• **Work order**
Format the items below as a Markdown table with the columns Row and Line. Include only the lines from the one with "left ankle: (315, 969, -3)" up to and including the one with "left ankle: (127, 423, 4)", give each line a row number, and leave out blank lines.

• **Material supplied**
Segment Open

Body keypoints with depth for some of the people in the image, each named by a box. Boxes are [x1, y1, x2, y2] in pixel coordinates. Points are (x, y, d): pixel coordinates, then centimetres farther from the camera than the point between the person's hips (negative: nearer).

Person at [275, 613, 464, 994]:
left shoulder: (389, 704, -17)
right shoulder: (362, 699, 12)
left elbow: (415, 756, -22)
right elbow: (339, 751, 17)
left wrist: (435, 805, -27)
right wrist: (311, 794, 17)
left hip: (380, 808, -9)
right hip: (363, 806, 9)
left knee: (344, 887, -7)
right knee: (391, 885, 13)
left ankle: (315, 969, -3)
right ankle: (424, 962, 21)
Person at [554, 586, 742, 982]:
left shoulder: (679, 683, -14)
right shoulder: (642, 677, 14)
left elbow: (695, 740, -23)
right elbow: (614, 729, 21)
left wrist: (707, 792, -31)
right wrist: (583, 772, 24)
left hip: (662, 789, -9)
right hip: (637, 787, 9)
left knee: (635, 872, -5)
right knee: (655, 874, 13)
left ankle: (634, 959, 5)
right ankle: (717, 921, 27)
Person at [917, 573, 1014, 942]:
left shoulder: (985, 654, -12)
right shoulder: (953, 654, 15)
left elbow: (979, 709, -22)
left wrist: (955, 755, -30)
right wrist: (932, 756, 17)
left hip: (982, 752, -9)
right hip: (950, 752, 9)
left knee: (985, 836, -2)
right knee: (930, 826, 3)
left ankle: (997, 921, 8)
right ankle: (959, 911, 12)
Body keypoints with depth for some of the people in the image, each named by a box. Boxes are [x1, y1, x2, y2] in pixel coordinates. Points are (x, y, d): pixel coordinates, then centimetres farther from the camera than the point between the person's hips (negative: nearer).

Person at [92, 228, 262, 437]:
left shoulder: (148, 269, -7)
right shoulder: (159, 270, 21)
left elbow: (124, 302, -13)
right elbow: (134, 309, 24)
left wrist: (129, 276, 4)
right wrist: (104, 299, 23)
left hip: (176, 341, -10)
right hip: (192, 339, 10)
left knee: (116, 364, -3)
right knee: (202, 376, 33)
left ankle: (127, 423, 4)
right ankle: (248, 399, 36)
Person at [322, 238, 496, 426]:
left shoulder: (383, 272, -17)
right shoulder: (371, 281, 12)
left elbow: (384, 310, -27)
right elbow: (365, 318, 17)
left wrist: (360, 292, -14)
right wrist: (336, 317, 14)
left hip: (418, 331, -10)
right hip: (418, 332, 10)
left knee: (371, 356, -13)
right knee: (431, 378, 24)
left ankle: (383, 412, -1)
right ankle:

Segment Closed

• **Answer box**
| Row | Line |
|---|---|
| 1 | left ankle: (315, 969, -3) |
| 2 | right ankle: (424, 962, 21) |
| 3 | Person at [554, 586, 742, 982]: |
| 4 | left shoulder: (679, 683, -14) |
| 5 | right shoulder: (642, 677, 14) |
| 6 | left elbow: (695, 740, -23) |
| 7 | right elbow: (614, 729, 21) |
| 8 | left wrist: (707, 792, -31) |
| 9 | right wrist: (583, 772, 24) |
| 10 | left hip: (662, 789, -9) |
| 11 | right hip: (637, 787, 9) |
| 12 | left knee: (635, 872, -5) |
| 13 | right knee: (655, 874, 13) |
| 14 | left ankle: (634, 959, 5) |
| 15 | right ankle: (717, 921, 27) |
| 16 | Person at [917, 573, 1014, 942]: |
| 17 | left shoulder: (985, 654, -12) |
| 18 | right shoulder: (953, 654, 15) |
| 19 | left elbow: (979, 709, -22) |
| 20 | left wrist: (955, 755, -30) |
| 21 | right wrist: (932, 756, 17) |
| 22 | left hip: (982, 752, -9) |
| 23 | right hip: (950, 752, 9) |
| 24 | left knee: (985, 836, -2) |
| 25 | right knee: (930, 826, 3) |
| 26 | left ankle: (997, 921, 8) |
| 27 | right ankle: (959, 911, 12) |
| 28 | Body keypoints with depth for some of the people in the image, each named by a box. Boxes are [x1, y1, x2, y2] in pixel coordinates. Points are (x, y, d): pixel coordinates, then centimetres farther from the camera than the point between the person's hips (negative: nearer). |
| 29 | Person at [92, 228, 262, 437]: |
| 30 | left shoulder: (148, 269, -7) |
| 31 | right shoulder: (159, 270, 21) |
| 32 | left elbow: (124, 302, -13) |
| 33 | right elbow: (134, 309, 24) |
| 34 | left wrist: (129, 276, 4) |
| 35 | right wrist: (104, 299, 23) |
| 36 | left hip: (176, 341, -10) |
| 37 | right hip: (192, 339, 10) |
| 38 | left knee: (116, 364, -3) |
| 39 | right knee: (202, 376, 33) |
| 40 | left ankle: (127, 423, 4) |